Regarding the allele-specific primers of Patent Documents 3 to 7, an attempt to solve the false positive problem has been made mainly by introducing a mismatch into a site adjacent to the base corresponding to the target SNP base so as to further unstabilize the vicinity of the SNP upon hybridization between the primer and a nucleic acid having the target nucleotide sequence to thereby improve the SNP discrimination ability of the allele-specific primer. However, even if the false positive can be kept low, in cases where the primer extension reaction efficiency largely varies depending on the allele, it is difficult to specify the allele on the basis of the degree of the primer extension reaction efficiency. For example, a complicated discrimination means such as a comparison of the primer extension reaction efficiency between respective samples with a control, has to be taken in many cases.

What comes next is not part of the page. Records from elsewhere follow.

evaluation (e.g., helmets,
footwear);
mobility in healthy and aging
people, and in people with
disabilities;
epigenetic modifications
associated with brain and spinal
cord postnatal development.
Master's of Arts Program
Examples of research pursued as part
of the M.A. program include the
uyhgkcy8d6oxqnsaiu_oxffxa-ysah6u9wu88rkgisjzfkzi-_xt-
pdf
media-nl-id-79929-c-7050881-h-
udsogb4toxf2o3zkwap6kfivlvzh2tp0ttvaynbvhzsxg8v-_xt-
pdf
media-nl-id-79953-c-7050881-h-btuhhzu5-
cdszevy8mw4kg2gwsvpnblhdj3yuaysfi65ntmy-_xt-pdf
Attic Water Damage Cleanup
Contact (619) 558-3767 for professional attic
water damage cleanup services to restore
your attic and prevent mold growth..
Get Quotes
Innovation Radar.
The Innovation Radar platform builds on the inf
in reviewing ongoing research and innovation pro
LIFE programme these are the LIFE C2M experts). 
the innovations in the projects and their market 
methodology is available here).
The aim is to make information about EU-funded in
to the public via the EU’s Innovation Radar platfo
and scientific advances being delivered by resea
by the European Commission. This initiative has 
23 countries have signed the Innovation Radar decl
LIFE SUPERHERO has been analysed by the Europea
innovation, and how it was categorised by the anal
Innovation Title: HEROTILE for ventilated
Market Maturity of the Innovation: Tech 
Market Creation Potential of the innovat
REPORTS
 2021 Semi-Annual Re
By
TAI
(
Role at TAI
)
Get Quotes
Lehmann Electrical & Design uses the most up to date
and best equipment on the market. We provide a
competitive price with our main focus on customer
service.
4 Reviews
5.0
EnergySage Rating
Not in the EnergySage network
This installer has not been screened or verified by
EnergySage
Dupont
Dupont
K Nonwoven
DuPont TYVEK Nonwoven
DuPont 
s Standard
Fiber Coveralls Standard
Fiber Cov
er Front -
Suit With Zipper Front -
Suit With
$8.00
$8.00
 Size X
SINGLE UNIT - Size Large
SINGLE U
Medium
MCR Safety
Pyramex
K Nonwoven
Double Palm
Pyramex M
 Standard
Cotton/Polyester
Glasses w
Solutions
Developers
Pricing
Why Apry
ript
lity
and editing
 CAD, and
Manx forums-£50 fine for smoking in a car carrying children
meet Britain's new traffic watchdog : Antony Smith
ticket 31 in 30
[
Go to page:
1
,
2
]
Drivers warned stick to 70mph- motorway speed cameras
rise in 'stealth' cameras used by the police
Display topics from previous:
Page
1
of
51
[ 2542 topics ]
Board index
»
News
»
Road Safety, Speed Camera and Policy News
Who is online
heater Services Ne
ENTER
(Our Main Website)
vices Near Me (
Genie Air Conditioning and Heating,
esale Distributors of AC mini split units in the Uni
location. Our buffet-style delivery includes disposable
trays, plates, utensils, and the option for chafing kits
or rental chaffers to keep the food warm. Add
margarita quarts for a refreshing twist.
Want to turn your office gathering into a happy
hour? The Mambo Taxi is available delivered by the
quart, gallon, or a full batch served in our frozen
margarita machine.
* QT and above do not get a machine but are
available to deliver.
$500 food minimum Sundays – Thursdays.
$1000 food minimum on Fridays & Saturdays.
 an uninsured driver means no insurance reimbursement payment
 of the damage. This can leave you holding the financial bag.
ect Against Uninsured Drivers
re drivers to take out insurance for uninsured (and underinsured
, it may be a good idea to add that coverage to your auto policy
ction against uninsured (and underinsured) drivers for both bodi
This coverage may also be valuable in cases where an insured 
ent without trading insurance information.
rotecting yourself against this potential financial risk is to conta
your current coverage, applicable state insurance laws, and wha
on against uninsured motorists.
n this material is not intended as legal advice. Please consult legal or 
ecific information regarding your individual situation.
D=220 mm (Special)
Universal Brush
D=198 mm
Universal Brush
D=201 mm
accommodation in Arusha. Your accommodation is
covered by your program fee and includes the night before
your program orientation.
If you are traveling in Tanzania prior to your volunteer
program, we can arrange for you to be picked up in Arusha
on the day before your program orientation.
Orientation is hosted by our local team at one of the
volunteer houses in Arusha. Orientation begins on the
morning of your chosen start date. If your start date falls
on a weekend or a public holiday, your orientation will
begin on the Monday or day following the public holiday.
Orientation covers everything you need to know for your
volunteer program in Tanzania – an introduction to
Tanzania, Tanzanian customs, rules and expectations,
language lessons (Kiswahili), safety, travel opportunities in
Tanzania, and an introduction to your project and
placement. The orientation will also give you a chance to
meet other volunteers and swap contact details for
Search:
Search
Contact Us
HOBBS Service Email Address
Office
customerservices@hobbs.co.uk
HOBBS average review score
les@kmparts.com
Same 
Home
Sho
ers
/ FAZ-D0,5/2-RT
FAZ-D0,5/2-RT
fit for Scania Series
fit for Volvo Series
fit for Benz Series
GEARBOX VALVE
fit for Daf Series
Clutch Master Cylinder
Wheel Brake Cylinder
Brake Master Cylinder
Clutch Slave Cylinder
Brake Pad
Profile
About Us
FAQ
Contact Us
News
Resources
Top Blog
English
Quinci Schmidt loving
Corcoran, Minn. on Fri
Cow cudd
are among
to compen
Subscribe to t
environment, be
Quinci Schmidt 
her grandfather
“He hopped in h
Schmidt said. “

In response to such a problem, with the allele-specific primers of Patent Documents 4 and 7, an attempt not only to suppress the false positive but also to control the primer extension reaction efficiency has been made by introducing a mismatch of a specific base type. However, in Patent Document 4, the two-base combination to be introduced as a mismatch into the primer is determined only by focusing on the mismatch. In addition, in Patent Document 7, the base to be introduced as a mismatch is determined only by focusing on the base type of the target SNP base. For this reason, with these allele-specific primers, the primer extension reaction efficiency is not sufficiently controlled, depending on the type of the target nucleotide sequence, and it is difficult to specify the allele on the basis of the degree of the primer extension reaction efficiency.